# A-thinkin’ and a-wonderin’ all the way down the road

A thought I had on a roadtrip not too long ago, which is not exactly true, but close enough:

If the white line on the side of a road is real analytic- then every twist and turn on the road should be discernable by investigating just an arbitrarily small neighborhood of a line.  Thus, all 3,365 miles of the path that Route 20 takes from Kendall Square in Boston to Newport, Oregon could be deduced if one measured, precisely, a 1-foot section of the white line in Sioux City, Iowa.

What I am leaning on here is the definition of a real analytic function (and in light of my recent post on functions, I’ll specify that I am talking about real-valued functions on the real line): that a function has a convergent power series in a neighborhood of any point.  One should also worry about the difference between an analytic function, and one which is merely smooth.  A good example to remember is the function

$f(x) = \left\{ \begin{array}{rl} e^{-\frac{1}{x}} & x > 0 \\ 0 & x \leq 0 \end{array}\right.$

One must take my word that this function is smooth (though it is easy enough to believe- note that the exponential function and all of its derivatives will be equal to 0 at 0, making a sort of smooth splice).  However, note that the Taylor series at x= 0 is identically zero (as we just pointed out), so the Taylor series does not converge to the function for x>0.  Hence f is a smooth, but non-analytic, function.
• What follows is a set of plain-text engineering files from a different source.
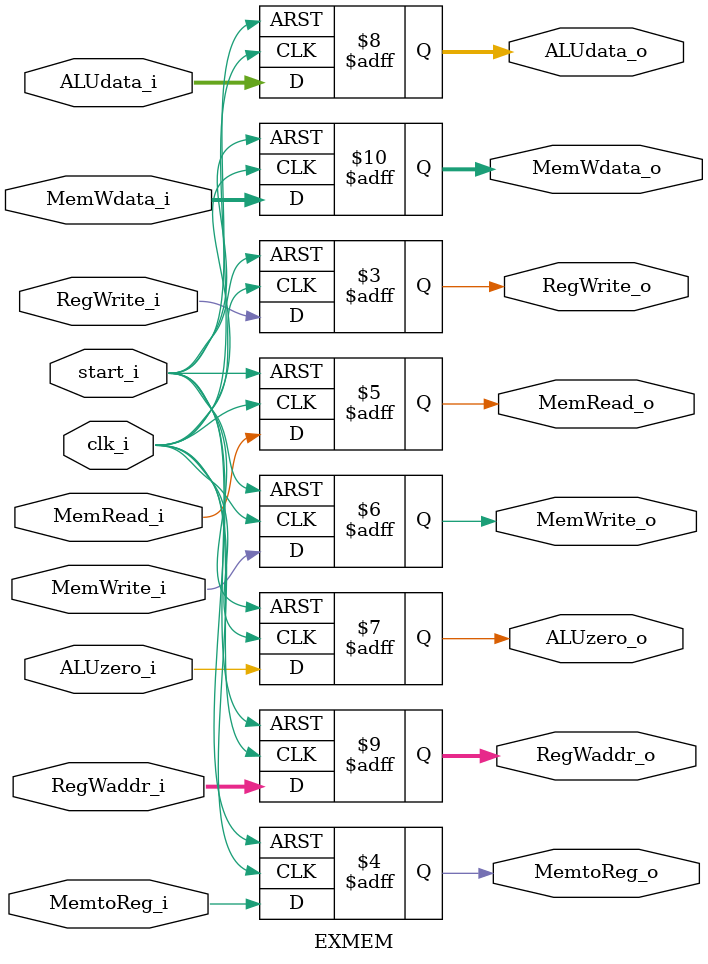
<source format=v>
module EXMEM
(
	clk_i,
	start_i,
	RegWrite_i,
	MemtoReg_i,
	MemRead_i,
	MemWrite_i,
	ALUzero_i,
	ALUdata_i,
    RegWaddr_i,
    MemWdata_i,
	RegWrite_o,
	MemtoReg_o,
	MemRead_o,
	MemWrite_o,
	ALUzero_o,
	ALUdata_o,
    RegWaddr_o,
    MemWdata_o
);

input clk_i, start_i;
input RegWrite_i, MemtoReg_i, MemRead_i, MemWrite_i, ALUzero_i;
input [31:0] ALUdata_i;
input [4:0] RegWaddr_i;
input [31:0] MemWdata_i;
output RegWrite_o, MemtoReg_o, MemRead_o, MemWrite_o, ALUzero_o;
output [31:0] ALUdata_o;
output [4:0] RegWaddr_o;
output [31:0] MemWdata_o;
reg RegWrite_o, MemtoReg_o, MemRead_o, MemWrite_o, ALUzero_o;
reg [31:0] ALUdata_o;
reg [4:0]  RegWaddr_o;
reg [31:0] MemWdata_o;
always @ ( posedge clk_i or negedge start_i) begin
  if (~start_i) begin 
	RegWrite_o <= 0;
	MemtoReg_o <= 0;
	MemRead_o <= 0;
	MemWrite_o <= 0;
	ALUzero_o <= 0;
	ALUdata_o <= 0;
	RegWaddr_o <= 0;
    MemWdata_o <= 0;
  end
  else begin    
	RegWrite_o <= RegWrite_i;
	MemtoReg_o <= MemtoReg_i;
	MemRead_o <= MemRead_i;
	MemWrite_o <= MemWrite_i;
	ALUzero_o <= ALUzero_i;
	ALUdata_o <= ALUdata_i;
	RegWaddr_o <= RegWaddr_i;
    MemWdata_o <= MemWdata_i;
  end
end
endmodule

</source>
I mentioned that this statement was not exactly true.  Mathematically, I meant it would be hard to verify that all 3,365 miles were real analytic, unless you could write down the formula for the road, or knew a priori that paint only dried in a smooth fashion.  I prefer my brother’s objection when I told him the story though: exits.  When I moved my story to the center line, he moved his to passing lanes.  Ah well.